- The Washington Times - Monday, December 10, 2001

Since the events of September 11 the bar has been raised on the expectations of an airport's security and surveillance system. The reactive systems in place, which are primarily used to review video during an investigation, are no longer acceptable.
Surveillance data captured by video cameras needs to be activated and a proactive system needs to replace the static systems in place today. The only way to make a surveillance system proactive is by adding intelligence to the video data.
This can be accomplished by integrating a video surveillance systems with access control systems, item tracking systems, point of sale systems, object tracking and biometrics (like facial recognition) all of which can be accomplished without interfering with normal surveillance requirements. By tying video data to these other systems, the capabilities of video surveillance move beyond simple recording and allow for pro-activation of the system.

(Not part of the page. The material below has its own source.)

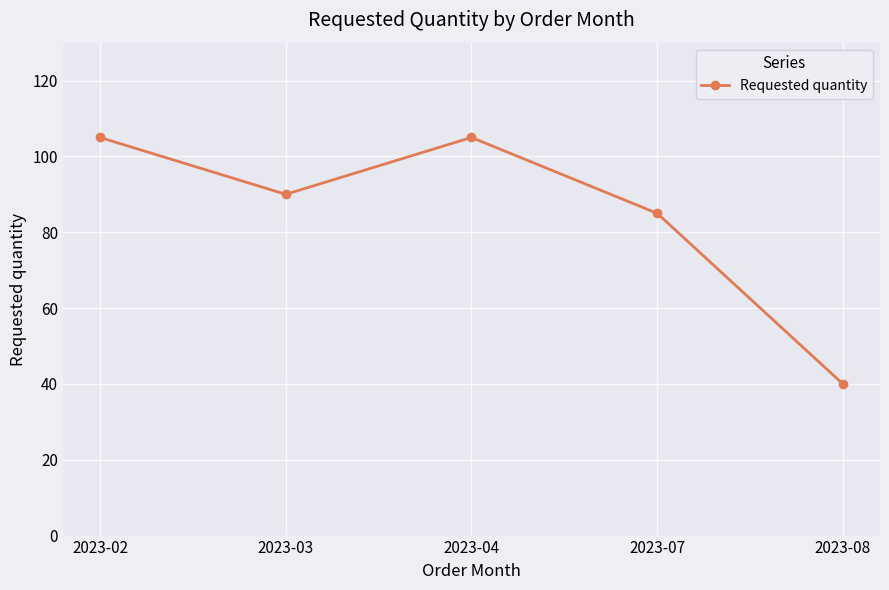

Which has a higher value, 2023-07 or 2023-08?

2023-07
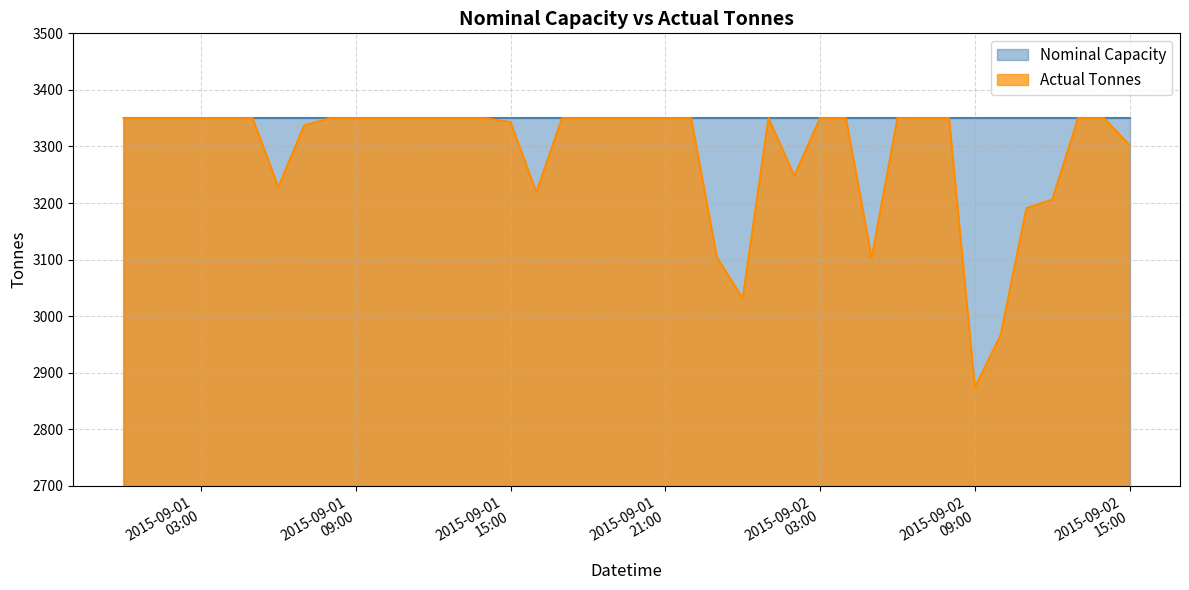

The chart shows a value of 1034 at 2015-09-02 08:00. True or false?

False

To accomplish this task airports will have to upgrade from analog systems (cameras recording to VCRs) and move to a digital system where the video can be activated through intelligent software tools.
With digital video in place, airport security will have the option of interfacing digital video data with other data sources, making the system more efficient and more importantly, more effective. By converting video to a computer network, the door is open to activate software tools to recognize changes captured by the video data.

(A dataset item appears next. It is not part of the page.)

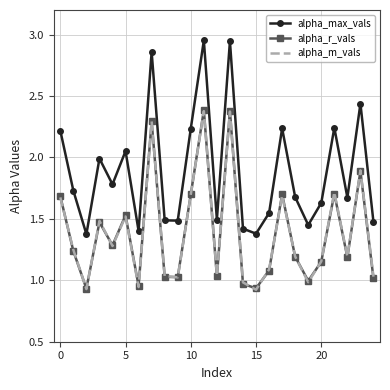

True or false: alpha_r_vals and alpha_max_vals intersect in this chart.

False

With a networked digital video management system like that of the Loronix CCTVware system, advanced software tools have the capability to detect traffic patterns throughout the airport. That would ensure that uninspected travelers are not entering secure areas. Such a system can also conduct facial recognition to deter suspicious behavior and that's just to name a couple of the possibilities available with a digital system.
Practical applications in an airport environment are many. By tying video data to an access control system the video could be tied to every card-key transaction that takes place. If a card-key is swiped, for instance, at a door leading to the tarmac and it's rejected the video could capture that data and alarm on it real-time to notify authorities of a breach in security. Another example might be at the check-in counter.
Video data can be captured of the traveler during the check-in process; his/her face can be run against a known database of criminals to determine if further investigation of an individual is warranted. A third example could be if a bag were left sitting for a length of time (specified in the software) an alarm could be triggered to notify security personnel to inspect its contents.
Video intelligence tools will provide more than additional security and surveillance to airports; they will also provide some of the due diligence necessary in detaining suspects. Managing a digital video surveillance over a computer network allows for the addition of thousands of cameras without the addition of staff to monitor the video data captured.
A networked digital video management system is a perfect example of how to add camera "eyes" to an airport, or any facility, and automate the alarm triggers on the data captured so that security personnel are monitoring more of the facility without adding staff. Using these video intelligence tools will provide a return on investment not seen with previous surveillance systems.